Monday, September 1, 2014

August 28--St. Augustine of Hippo, Bishop and Doctor of the Church

      

Sinner, heretic, gambler, playboy, philosopher, teacher, penitent, monk, priest, bishop, saint.  All these describe the same person, St. Augustine.  St. Augustine was the most influential person in developing and explaining Church doctrine in the first millennia after the first century.  He helped make clear the doctrines of Original Sin, the Trinity, grace, free will, Baptism, and more.  He was one of the four original Doctors of the Latin Church along with St. Ambrose, St. Gregory, and St. Jerome.

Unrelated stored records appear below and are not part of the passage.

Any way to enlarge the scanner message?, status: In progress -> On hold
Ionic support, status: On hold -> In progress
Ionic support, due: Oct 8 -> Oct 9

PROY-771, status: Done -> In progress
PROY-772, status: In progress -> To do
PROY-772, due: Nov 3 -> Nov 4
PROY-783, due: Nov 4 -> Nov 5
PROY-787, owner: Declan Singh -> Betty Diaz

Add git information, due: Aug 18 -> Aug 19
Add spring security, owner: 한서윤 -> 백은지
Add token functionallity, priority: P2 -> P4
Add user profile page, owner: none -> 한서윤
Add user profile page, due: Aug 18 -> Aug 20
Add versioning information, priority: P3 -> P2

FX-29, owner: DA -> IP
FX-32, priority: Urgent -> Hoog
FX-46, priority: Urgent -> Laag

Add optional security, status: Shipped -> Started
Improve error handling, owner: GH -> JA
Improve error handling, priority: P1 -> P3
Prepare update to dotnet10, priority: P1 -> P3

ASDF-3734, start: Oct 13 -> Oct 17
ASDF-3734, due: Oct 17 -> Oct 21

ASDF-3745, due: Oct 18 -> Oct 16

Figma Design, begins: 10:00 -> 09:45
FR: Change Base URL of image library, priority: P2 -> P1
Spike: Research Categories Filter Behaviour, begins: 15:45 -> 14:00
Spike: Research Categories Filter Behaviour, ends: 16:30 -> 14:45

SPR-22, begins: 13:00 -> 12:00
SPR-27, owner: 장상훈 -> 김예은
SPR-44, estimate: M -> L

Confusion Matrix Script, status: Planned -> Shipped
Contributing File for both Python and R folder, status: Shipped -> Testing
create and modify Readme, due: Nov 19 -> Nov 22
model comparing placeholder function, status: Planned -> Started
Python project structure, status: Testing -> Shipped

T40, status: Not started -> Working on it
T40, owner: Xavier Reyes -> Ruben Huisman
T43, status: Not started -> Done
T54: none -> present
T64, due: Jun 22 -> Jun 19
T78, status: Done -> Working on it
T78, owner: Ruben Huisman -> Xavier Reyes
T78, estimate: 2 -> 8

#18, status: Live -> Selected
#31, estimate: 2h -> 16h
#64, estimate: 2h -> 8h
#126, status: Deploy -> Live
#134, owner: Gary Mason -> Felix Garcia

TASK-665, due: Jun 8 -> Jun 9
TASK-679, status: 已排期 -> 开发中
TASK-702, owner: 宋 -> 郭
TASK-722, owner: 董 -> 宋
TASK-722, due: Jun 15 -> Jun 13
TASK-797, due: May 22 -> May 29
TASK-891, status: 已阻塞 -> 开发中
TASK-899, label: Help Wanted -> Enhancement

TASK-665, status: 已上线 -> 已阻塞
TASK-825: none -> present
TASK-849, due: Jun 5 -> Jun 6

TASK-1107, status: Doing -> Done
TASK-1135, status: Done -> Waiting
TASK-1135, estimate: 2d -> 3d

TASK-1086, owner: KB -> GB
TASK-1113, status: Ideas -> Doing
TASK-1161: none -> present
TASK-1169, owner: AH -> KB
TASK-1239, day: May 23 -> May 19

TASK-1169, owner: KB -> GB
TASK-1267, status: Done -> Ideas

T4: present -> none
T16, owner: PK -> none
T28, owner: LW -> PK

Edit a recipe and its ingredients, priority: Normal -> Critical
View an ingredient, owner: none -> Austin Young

However, before he converted he was an opponent of the Catholic Church, belonging to a heretical group that said we have two wills, one good and one evil.  He had a mistress and an illegitimate son.  He was ambitious for fame and glory.  But he was also a searcher for truth.  That commitment to the truth eventually led him back to the faith of his mother, St. Monica.  All this is recorded in his great autobiography, The Confessions, which tells of his sinful youth and eventual conversion.

One of his famous lines from The Confessions is, "Our hearts are restless until they rest in you, O God."  God plants in our hearts the desire for God.  If we are faithful to that desire; if we are honestly searching for truth, we will find God already in our hearts.